- Given records
"""

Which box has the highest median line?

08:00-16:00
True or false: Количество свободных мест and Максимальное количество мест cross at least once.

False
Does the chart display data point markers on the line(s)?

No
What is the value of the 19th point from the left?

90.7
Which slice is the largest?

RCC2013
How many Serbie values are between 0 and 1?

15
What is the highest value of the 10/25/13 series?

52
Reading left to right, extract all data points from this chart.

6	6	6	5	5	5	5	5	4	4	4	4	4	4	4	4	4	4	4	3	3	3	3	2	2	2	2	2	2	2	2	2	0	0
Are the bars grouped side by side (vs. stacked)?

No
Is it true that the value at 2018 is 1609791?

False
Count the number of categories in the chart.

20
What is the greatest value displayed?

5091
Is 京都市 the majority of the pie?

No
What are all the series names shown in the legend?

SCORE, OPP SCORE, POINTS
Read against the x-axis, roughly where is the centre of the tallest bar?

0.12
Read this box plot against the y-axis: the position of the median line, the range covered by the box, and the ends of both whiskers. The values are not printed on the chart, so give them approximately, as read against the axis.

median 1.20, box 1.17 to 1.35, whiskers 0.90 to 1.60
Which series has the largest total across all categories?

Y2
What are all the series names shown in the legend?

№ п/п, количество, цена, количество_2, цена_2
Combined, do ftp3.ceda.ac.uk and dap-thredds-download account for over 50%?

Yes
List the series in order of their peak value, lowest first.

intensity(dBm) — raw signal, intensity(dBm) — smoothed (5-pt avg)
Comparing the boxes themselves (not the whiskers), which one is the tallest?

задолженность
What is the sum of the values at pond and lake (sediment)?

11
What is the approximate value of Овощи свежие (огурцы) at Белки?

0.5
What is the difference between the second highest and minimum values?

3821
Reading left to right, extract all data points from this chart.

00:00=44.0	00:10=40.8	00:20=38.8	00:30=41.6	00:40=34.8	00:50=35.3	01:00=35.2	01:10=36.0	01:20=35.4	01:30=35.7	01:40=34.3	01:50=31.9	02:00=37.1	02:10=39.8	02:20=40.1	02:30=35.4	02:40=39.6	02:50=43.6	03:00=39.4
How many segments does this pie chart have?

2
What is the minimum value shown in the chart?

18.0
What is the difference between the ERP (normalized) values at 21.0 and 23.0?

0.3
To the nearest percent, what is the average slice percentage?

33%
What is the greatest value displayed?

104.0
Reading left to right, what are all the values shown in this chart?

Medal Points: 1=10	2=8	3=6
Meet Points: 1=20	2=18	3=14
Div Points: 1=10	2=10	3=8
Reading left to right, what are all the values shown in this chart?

"""

Rewrite all of the entries above, switching "legend" to "key" wherever it occurs and leaving everything else unchanged.

- Task output
Which box has the highest median line?

08:00-16:00
True or false: Количество свободных мест and Максимальное количество мест cross at least once.

False
Does the chart display data point markers on the line(s)?

No
What is the value of the 19th point from the left?

90.7
Which slice is the largest?

RCC2013
How many Serbie values are between 0 and 1?

15
What is the highest value of the 10/25/13 series?

52
Reading left to right, extract all data points from this chart.

6	6	6	5	5	5	5	5	4	4	4	4	4	4	4	4	4	4	4	3	3	3	3	2	2	2	2	2	2	2	2	2	0	0
Are the bars grouped side by side (vs. stacked)?

No
Is it true that the value at 2018 is 1609791?

False
Count the number of categories in the chart.

20
What is the greatest value displayed?

5091
Is 京都市 the majority of the pie?

No
What are all the series names shown in the key?

SCORE, OPP SCORE, POINTS
Read against the x-axis, roughly where is the centre of the tallest bar?

0.12
Read this box plot against the y-axis: the position of the median line, the range covered by the box, and the ends of both whiskers. The values are not printed on the chart, so give them approximately, as read against the axis.

median 1.20, box 1.17 to 1.35, whiskers 0.90 to 1.60
Which series has the largest total across all categories?

Y2
What are all the series names shown in the key?

№ п/п, количество, цена, количество_2, цена_2
Combined, do ftp3.ceda.ac.uk and dap-thredds-download account for over 50%?

Yes
List the series in order of their peak value, lowest first.

intensity(dBm) — raw signal, intensity(dBm) — smoothed (5-pt avg)
Comparing the boxes themselves (not the whiskers), which one is the tallest?

задолженность
What is the sum of the values at pond and lake (sediment)?

11
What is the approximate value of Овощи свежие (огурцы) at Белки?

0.5
What is the difference between the second highest and minimum values?

3821
Reading left to right, extract all data points from this chart.

00:00=44.0	00:10=40.8	00:20=38.8	00:30=41.6	00:40=34.8	00:50=35.3	01:00=35.2	01:10=36.0	01:20=35.4	01:30=35.7	01:40=34.3	01:50=31.9	02:00=37.1	02:10=39.8	02:20=40.1	02:30=35.4	02:40=39.6	02:50=43.6	03:00=39.4
How many segments does this pie chart have?

2
What is the minimum value shown in the chart?

18.0
What is the difference between the ERP (normalized) values at 21.0 and 23.0?

0.3
To the nearest percent, what is the average slice percentage?

33%
What is the greatest value displayed?

104.0
Reading left to right, what are all the values shown in this chart?

Medal Points: 1=10	2=8	3=6
Meet Points: 1=20	2=18	3=14
Div Points: 1=10	2=10	3=8
Reading left to right, what are all the values shown in this chart?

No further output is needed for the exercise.